Reproduce, word for word, the part of the pigeon-pairing thread from "## dublin boy" to "best option .".

- **EXTRACT PROVIDED**:
- - - -

# Which colour female should i select for this male



## pramod (Feb 26, 2020)

Hi experts which colour female should i pair with this tiger male to get tiger chicks image attached


----------



## sam_aroo (Apr 9, 2019)

*Breed him to a supermodel hen.*

Breed him to a supermodel hen.


----------



## pramod (Feb 26, 2020)

Which colour hen will give similar tiger chicks black, blue bar, checker i have


----------



## dublin boy (Jun 4, 2011)

pramod said:


> Which colour hen will give similar tiger chicks black, blue bar, checker i have


Pramod , a black hen would be the best option .


----------



## beachwood45789 (Jul 15, 2014)

Hi Sam what kind of pigeon is that ??


----------



## pramod (Feb 26, 2020)

dublin boy said:


> pramod said:
> 
> 
> > Which colour hen will give similar tiger chicks black, blue bar, checker i have
> ...


Thanks i will pair with black will share the chicks picture here


----------



## pramod (Feb 26, 2020)

beachwood45789 said:


> Hi Sam what kind of pigeon is that ??


Hungarian giant


----------



## alby68 (Mar 18, 2013)

A blue would be better in my opinion. a black is a blue carrying spread gene. once a spread gene is introduced, it can be hard to breed out. blue, tiger grizzle birds are my favorite. spread might cover up your tiger grizzle.


----------



## pramod (Feb 26, 2020)

Thanks for that suggestion i will try that also 
Tiger male and female what we can expect 



alby68 said:


> A blue would be better in my opinion. a black is a blue carrying spread gene. once a spread gene is introduced, it can be hard to breed out. blue, tiger grizzle birds are my favorite. spread might cover up your tiger grizzle.


----------



## alby68 (Mar 18, 2013)

Your male is a black tiger marked bird, and a blue bar or blue check hen should produce both blue tiger and black tiger chicks, along with some blue standards, in my opinoin.


----------

- - - -

- **Items from a data source**:
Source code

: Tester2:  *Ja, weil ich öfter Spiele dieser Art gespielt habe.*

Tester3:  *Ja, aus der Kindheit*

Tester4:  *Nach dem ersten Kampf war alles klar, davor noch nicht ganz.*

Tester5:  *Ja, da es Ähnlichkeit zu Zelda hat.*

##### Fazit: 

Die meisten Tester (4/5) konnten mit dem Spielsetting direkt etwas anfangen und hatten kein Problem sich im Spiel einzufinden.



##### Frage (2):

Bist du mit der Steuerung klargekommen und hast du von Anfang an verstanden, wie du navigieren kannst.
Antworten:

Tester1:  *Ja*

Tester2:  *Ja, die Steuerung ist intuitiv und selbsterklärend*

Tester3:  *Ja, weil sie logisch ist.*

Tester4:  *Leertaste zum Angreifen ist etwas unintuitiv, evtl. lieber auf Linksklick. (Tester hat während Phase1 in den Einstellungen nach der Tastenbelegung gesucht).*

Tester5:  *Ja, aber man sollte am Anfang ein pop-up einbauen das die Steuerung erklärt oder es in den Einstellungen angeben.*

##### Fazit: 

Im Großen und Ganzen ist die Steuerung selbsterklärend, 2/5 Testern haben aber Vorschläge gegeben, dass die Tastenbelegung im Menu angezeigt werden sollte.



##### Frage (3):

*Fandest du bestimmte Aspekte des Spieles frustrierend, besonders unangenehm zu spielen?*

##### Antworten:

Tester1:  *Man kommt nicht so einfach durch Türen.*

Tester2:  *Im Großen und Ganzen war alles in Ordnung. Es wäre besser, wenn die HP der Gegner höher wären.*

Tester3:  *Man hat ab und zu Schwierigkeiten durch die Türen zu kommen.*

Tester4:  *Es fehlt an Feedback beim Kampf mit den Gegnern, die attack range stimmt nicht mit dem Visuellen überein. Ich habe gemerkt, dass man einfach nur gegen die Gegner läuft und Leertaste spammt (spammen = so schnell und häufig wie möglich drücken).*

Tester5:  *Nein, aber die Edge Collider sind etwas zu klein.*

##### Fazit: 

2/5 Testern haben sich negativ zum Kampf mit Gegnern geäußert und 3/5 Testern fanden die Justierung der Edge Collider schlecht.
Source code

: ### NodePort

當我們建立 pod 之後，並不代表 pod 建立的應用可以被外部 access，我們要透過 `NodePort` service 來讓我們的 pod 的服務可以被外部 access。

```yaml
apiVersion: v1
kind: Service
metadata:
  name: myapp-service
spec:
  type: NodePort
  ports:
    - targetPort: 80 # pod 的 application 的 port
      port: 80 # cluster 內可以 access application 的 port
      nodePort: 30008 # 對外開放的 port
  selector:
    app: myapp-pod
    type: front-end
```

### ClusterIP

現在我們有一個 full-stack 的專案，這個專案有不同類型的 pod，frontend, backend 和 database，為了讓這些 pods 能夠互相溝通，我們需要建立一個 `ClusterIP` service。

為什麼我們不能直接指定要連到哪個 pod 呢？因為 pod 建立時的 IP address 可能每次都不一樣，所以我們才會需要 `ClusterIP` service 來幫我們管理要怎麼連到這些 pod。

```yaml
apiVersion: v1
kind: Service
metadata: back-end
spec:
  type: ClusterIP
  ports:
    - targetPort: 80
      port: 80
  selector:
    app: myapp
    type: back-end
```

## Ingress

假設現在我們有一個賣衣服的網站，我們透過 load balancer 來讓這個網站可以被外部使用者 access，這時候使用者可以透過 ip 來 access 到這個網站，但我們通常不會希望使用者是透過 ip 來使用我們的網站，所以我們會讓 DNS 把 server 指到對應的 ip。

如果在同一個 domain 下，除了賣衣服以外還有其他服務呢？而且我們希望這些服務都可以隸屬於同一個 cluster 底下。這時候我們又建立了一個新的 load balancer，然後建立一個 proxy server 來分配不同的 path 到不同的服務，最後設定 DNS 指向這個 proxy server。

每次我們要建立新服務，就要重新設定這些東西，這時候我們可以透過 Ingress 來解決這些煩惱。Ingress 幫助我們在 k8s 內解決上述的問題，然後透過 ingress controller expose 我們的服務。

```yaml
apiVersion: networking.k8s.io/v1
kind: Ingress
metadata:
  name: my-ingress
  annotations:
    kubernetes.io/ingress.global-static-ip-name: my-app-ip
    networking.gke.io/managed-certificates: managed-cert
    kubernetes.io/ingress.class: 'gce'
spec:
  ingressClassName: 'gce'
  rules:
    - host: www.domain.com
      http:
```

- - - -

- **WRITTEN REPLY**:
## dublin boy (Jun 4, 2011)

pramod said:


> Which colour hen will give similar tiger chicks black, blue bar, checker i have


Pramod , a black hen would be the best option .